DIRECTIONS FOR THIS TASK:
Recast the lines of the records as a numbered list, starting at the beginning and ending at the line that contains "22(1), pp: 1-11.</span></p>". Skip blank lines and omit the pictures.

___ SUPPLIED MATERIAL ___

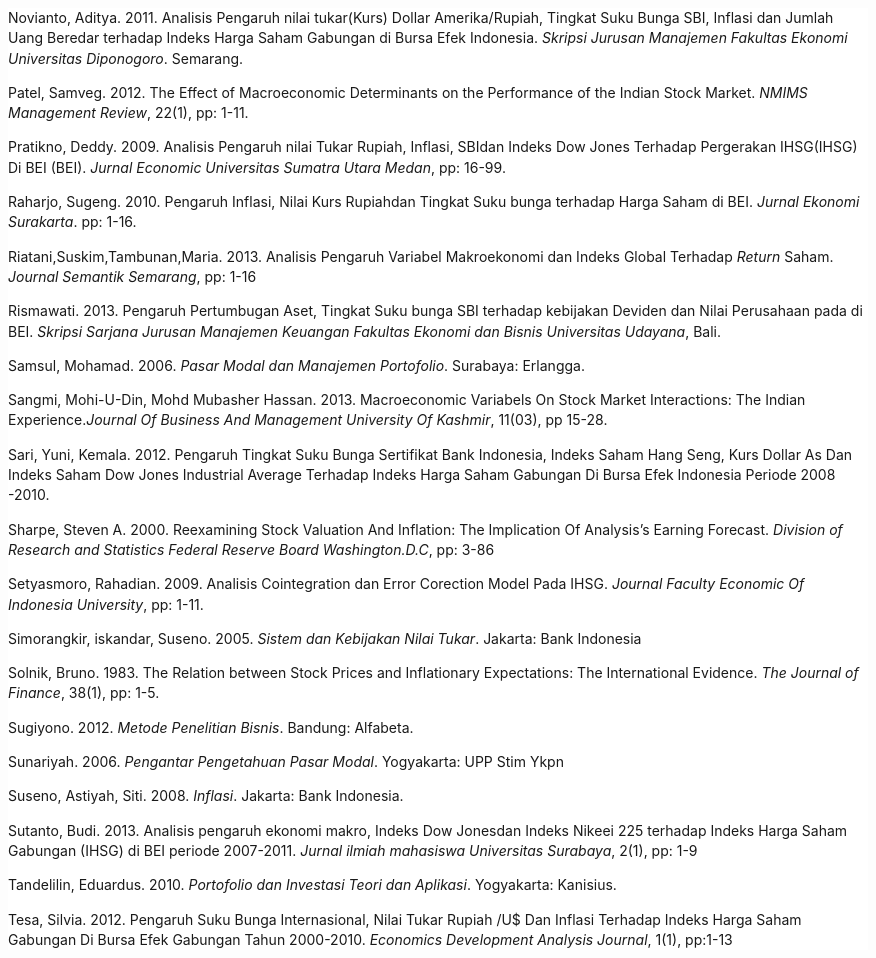 <p><span class="font8">Novianto, Aditya. 2011. Analisis Pengaruh nilai tukar(Kurs) Dollar Amerika/Rupiah, Tingkat Suku Bunga SBI, Inflasi dan Jumlah Uang Beredar terhadap Indeks Harga Saham Gabungan di Bursa Efek Indonesia. </span><span class="font8" style="font-style:italic;">Skripsi Jurusan Manajemen Fakultas Ekonomi Universitas Diponogoro</span><span class="font8">. Semarang.</span></p>
<p><span class="font8">Patel, Samveg. 2012. The Effect of Macroeconomic Determinants on the Performance of the Indian Stock Market. </span><span class="font8" style="font-style:italic;">NMIMS Management Review</span><span class="font8">, 22(1), pp: 1-11.</span></p>
<p><span class="font8">Pratikno, Deddy. 2009. Analisis Pengaruh nilai Tukar Rupiah, Inflasi, SBIdan Indeks Dow Jones Terhadap Pergerakan IHSG(IHSG) Di BEI (BEI). </span><span class="font8" style="font-style:italic;">Jurnal Economic Universitas Sumatra Utara Medan</span><span class="font8">, pp: 16-99.</span></p>
<p><span class="font8">Raharjo, Sugeng. 2010. Pengaruh Inflasi, Nilai Kurs Rupiahdan Tingkat Suku bunga terhadap Harga Saham di BEI. </span><span class="font8" style="font-style:italic;">Jurnal Ekonomi Surakarta</span><span class="font8">. pp: 1-16.</span></p>
<p><span class="font8">Riatani,Suskim,Tambunan,Maria. 2013. Analisis Pengaruh Variabel Makroekonomi dan Indeks Global Terhadap </span><span class="font8" style="font-style:italic;">Return</span><span class="font8"> Saham. </span><span class="font8" style="font-style:italic;">Journal Semantik Semarang</span><span class="font8">, pp: 1-16</span></p>
<p><span class="font8">Rismawati. 2013. Pengaruh Pertumbugan Aset, Tingkat Suku bunga SBI terhadap kebijakan Deviden dan Nilai Perusahaan pada di BEI. </span><span class="font8" style="font-style:italic;">Skripsi Sarjana Jurusan Manajemen Keuangan Fakultas Ekonomi dan Bisnis Universitas Udayana</span><span class="font8">, Bali.</span></p>
<p><span class="font8">Samsul, Mohamad. 2006. </span><span class="font8" style="font-style:italic;">Pasar Modal dan Manajemen Portofolio</span><span class="font8">. Surabaya: Erlangga.</span></p>
<p><span class="font8">Sangmi, Mohi-U-Din, Mohd Mubasher Hassan. 2013. Macroeconomic Variabels On Stock Market Interactions: The Indian Experience.</span><span class="font8" style="font-style:italic;">Journal Of Business And Management University Of Kashmir</span><span class="font8">, 11(03), pp 15-28.</span></p>
<p><span class="font8">Sari, Yuni, Kemala. 2012. Pengaruh Tingkat Suku Bunga Sertifikat Bank Indonesia, Indeks Saham Hang Seng, Kurs Dollar As Dan Indeks Saham Dow Jones Industrial Average Terhadap Indeks Harga Saham Gabungan Di Bursa Efek Indonesia Periode 2008 -2010.</span></p>
<p><span class="font8">Sharpe, Steven A. 2000. Reexamining Stock Valuation And Inflation: The Implication Of Analysis’s Earning Forecast. </span><span class="font8" style="font-style:italic;">Division of Research and Statistics Federal Reserve Board Washington.D.C</span><span class="font8">, pp: 3-86</span></p>
<p><span class="font8">Setyasmoro, Rahadian. 2009. Analisis Cointegration dan Error Corection Model Pada IHSG. </span><span class="font8" style="font-style:italic;">Journal Faculty Economic Of Indonesia University</span><span class="font8">, pp: 1-11.</span></p>
<p><span class="font8">Simorangkir, iskandar, Suseno. 2005. </span><span class="font8" style="font-style:italic;">Sistem dan Kebijakan Nilai Tukar</span><span class="font8">. Jakarta: Bank Indonesia</span></p>
<p><span class="font8">Solnik, Bruno. 1983. The Relation between Stock Prices and Inflationary Expectations: The International Evidence. </span><span class="font8" style="font-style:italic;">The Journal of Finance</span><span class="font8">, 38(1), pp: 1-5.</span></p>
<p><span class="font8">Sugiyono. 2012. </span><span class="font8" style="font-style:italic;">Metode Penelitian Bisnis</span><span class="font8">. Bandung: Alfabeta.</span></p>
<p><span class="font8">Sunariyah. 2006. </span><span class="font8" style="font-style:italic;">Pengantar Pengetahuan Pasar Modal</span><span class="font8">. Yogyakarta: UPP Stim Ykpn</span></p>
<p><span class="font8">Suseno, Astiyah, Siti. 2008. </span><span class="font8" style="font-style:italic;">Inflasi</span><span class="font8">. Jakarta: Bank Indonesia.</span></p>
<p><span class="font8">Sutanto, Budi. 2013. Analisis pengaruh ekonomi makro, Indeks Dow Jonesdan Indeks Nikeei 225 terhadap Indeks Harga Saham Gabungan (IHSG) di BEI periode 2007-2011. </span><span class="font8" style="font-style:italic;">Jurnal ilmiah mahasiswa Universitas Surabaya</span><span class="font8">, 2(1), pp: 1-9</span></p>
<p><span class="font8">Tandelilin, Eduardus. 2010. </span><span class="font8" style="font-style:italic;">Portofolio dan Investasi Teori dan Aplikasi</span><span class="font8">. Yogyakarta: Kanisius.</span></p>
<p><span class="font8">Tesa, Silvia. 2012. Pengaruh Suku Bunga Internasional, Nilai Tukar Rupiah /U$ Dan Inflasi Terhadap Indeks Harga Saham Gabungan Di Bursa Efek Gabungan Tahun 2000-2010. </span><span class="font8" style="font-style:italic;">Economics Development Analysis Journal</span><span class="font8">, 1(1), pp:1-13</span></p>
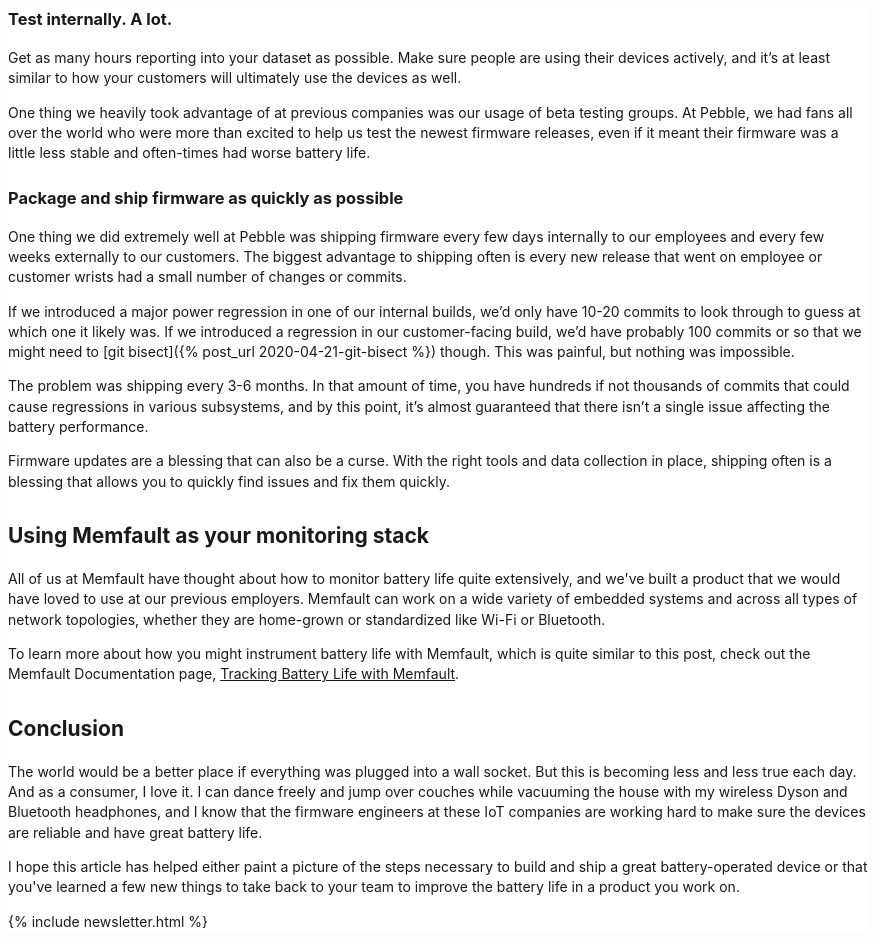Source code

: ### Test internally. A lot.

Get as many hours reporting into your dataset as possible. Make sure people are using their devices actively, and it’s at least similar to how your customers will ultimately use the devices as well.

One thing we heavily took advantage of at previous companies was our usage of beta testing groups. At Pebble, we had fans all over the world who were more than excited to help us test the newest firmware releases, even if it meant their firmware was a little less stable and often-times had worse battery life.

### Package and ship firmware as quickly as possible

One thing we did extremely well at Pebble was shipping firmware every few days internally to our employees and every few weeks externally to our customers. The biggest advantage to shipping often is every new release that went on employee or customer wrists had a small number of changes or commits.

If we introduced a major power regression in one of our internal builds, we’d only have 10-20 commits to look through to guess at which one it likely was. If we introduced a regression in our customer-facing build, we’d have probably 100 commits or so that we might need to [git bisect]({% post_url 2020-04-21-git-bisect %}) though. This was painful, but nothing was impossible.

The problem was shipping every 3-6 months. In that amount of time, you have hundreds if not thousands of commits that could cause regressions in various subsystems, and by this point, it’s almost guaranteed that there isn’t a single issue affecting the battery performance.

Firmware updates are a blessing that can also be a curse. With the right tools and data collection in place, shipping often is a blessing that allows you to quickly find issues and fix them quickly.

## Using Memfault as your monitoring stack

All of us at Memfault have thought about how to monitor battery life quite extensively, and we've built a product that we would have loved to use at our previous employers. Memfault can work on a wide variety of embedded systems and across all types of network topologies, whether they are home-grown or standardized like Wi-Fi or Bluetooth.

To learn more about how you might instrument battery life with Memfault, which is quite similar to this post, check out the Memfault Documentation page, [Tracking Battery Life with Memfault](https://docs.memfault.com/docs/best-practices/metrics-for-battery-life/).

## Conclusion

The world would be a better place if everything was plugged into a wall socket. But this is becoming less and less true each day. And as a consumer, I love it. I can dance freely and jump over couches while vacuuming the house with my wireless Dyson and Bluetooth headphones, and I know that the firmware engineers at these IoT companies are working hard to make sure the devices are reliable and have great battery life.

I hope this article has helped either paint a picture of the steps necessary to build and ship a great battery-operated device or that you've learned a few new things to take back to your team to improve the battery life in a product you work on.



{% include newsletter.html %}
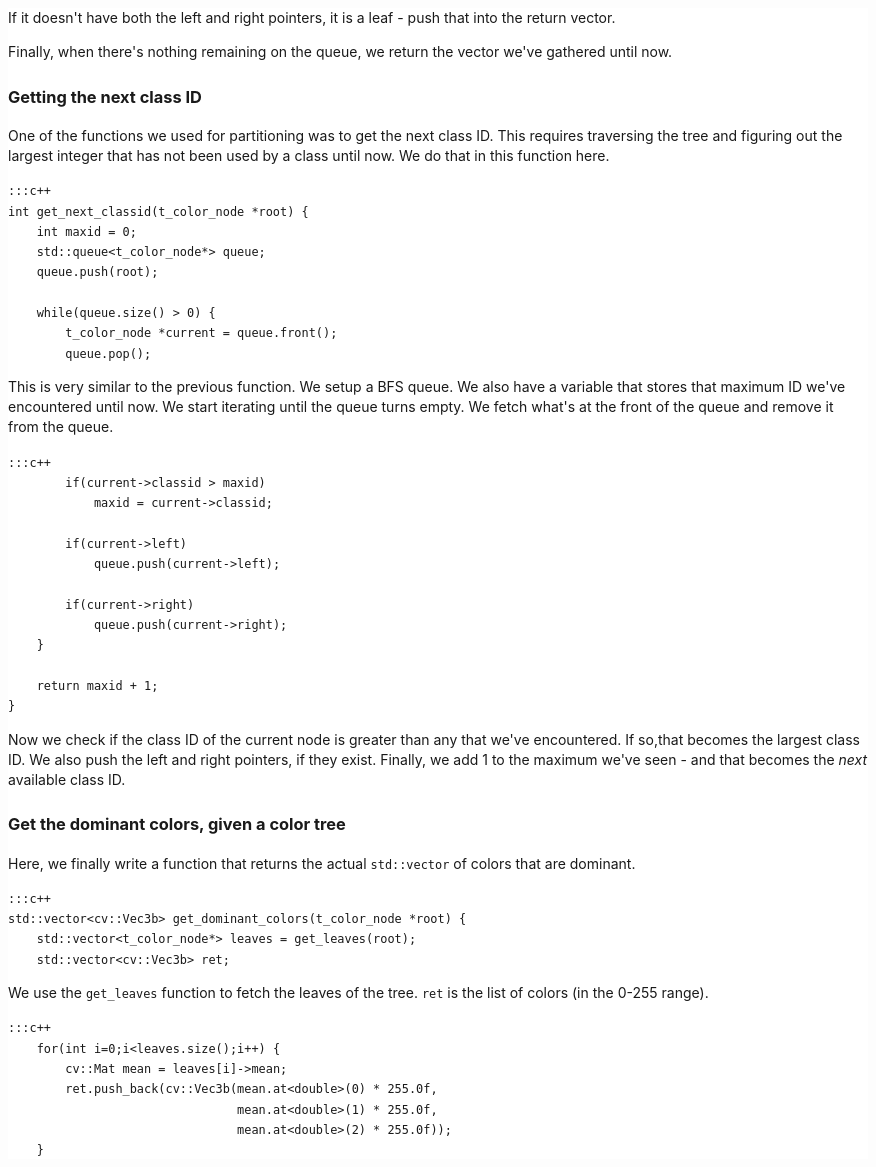 If it doesn't have both the left and right pointers, it is a leaf - push that into the return vector.

Finally, when there's nothing remaining on the queue, we return the vector we've gathered until now.

### Getting the next class ID
One of the functions we used for partitioning was to get the next class ID. This requires traversing the tree and figuring out the largest integer that has not been used by a class until now. We do that in this function here.

    :::c++
    int get_next_classid(t_color_node *root) {
        int maxid = 0;
        std::queue<t_color_node*> queue;
        queue.push(root);

        while(queue.size() > 0) {
            t_color_node *current = queue.front();
            queue.pop();

This is very similar to the previous function. We setup a BFS queue. We also have a variable that stores that maximum ID we've encountered until now. We start iterating until the queue turns empty.
We fetch what's at the front of the queue and remove it from the queue.

    :::c++
            if(current->classid > maxid) 
                maxid = current->classid;

            if(current->left)
                queue.push(current->left);

            if(current->right)
                queue.push(current->right);
        }

        return maxid + 1;
    }

Now we check if the class ID of the current node is greater than any that we've encountered. If so,that becomes the largest class ID. We also push the left and right pointers, if they exist. Finally, we add 1 to the maximum we've seen - and that becomes the *next* available class ID.

### Get the dominant colors, given a color tree
Here, we finally write a function that returns the actual `std::vector` of colors that are dominant.

    :::c++
    std::vector<cv::Vec3b> get_dominant_colors(t_color_node *root) {
        std::vector<t_color_node*> leaves = get_leaves(root);
        std::vector<cv::Vec3b> ret;

We use the `get_leaves` function to fetch the leaves of the tree. `ret` is the list of colors (in the 0-255 range).

    :::c++
        for(int i=0;i<leaves.size();i++) {
            cv::Mat mean = leaves[i]->mean;
            ret.push_back(cv::Vec3b(mean.at<double>(0) * 255.0f,
                                    mean.at<double>(1) * 255.0f,
                                    mean.at<double>(2) * 255.0f));
        }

___

EXPECTED ANSWER:
1.  <p><span class="font8">Novianto, Aditya. 2011. Analisis Pengaruh nilai tukar(Kurs) Dollar Amerika/Rupiah, Tingkat Suku Bunga SBI, Inflasi dan Jumlah Uang Beredar terhadap Indeks Harga Saham Gabungan di Bursa Efek Indonesia. </span><span class="font8" style="font-style:italic;">Skripsi Jurusan Manajemen Fakultas Ekonomi Universitas Diponogoro</span><span class="font8">. Semarang.</span></p>
2. <p><span class="font8">Patel, Samveg. 2012. The Effect of Macroeconomic Determinants on the Performance of the Indian Stock Market. </span><span class="font8" style="font-style:italic;">NMIMS Management Review</span><span class="font8">, 22(1), pp: 1-11.</span></p>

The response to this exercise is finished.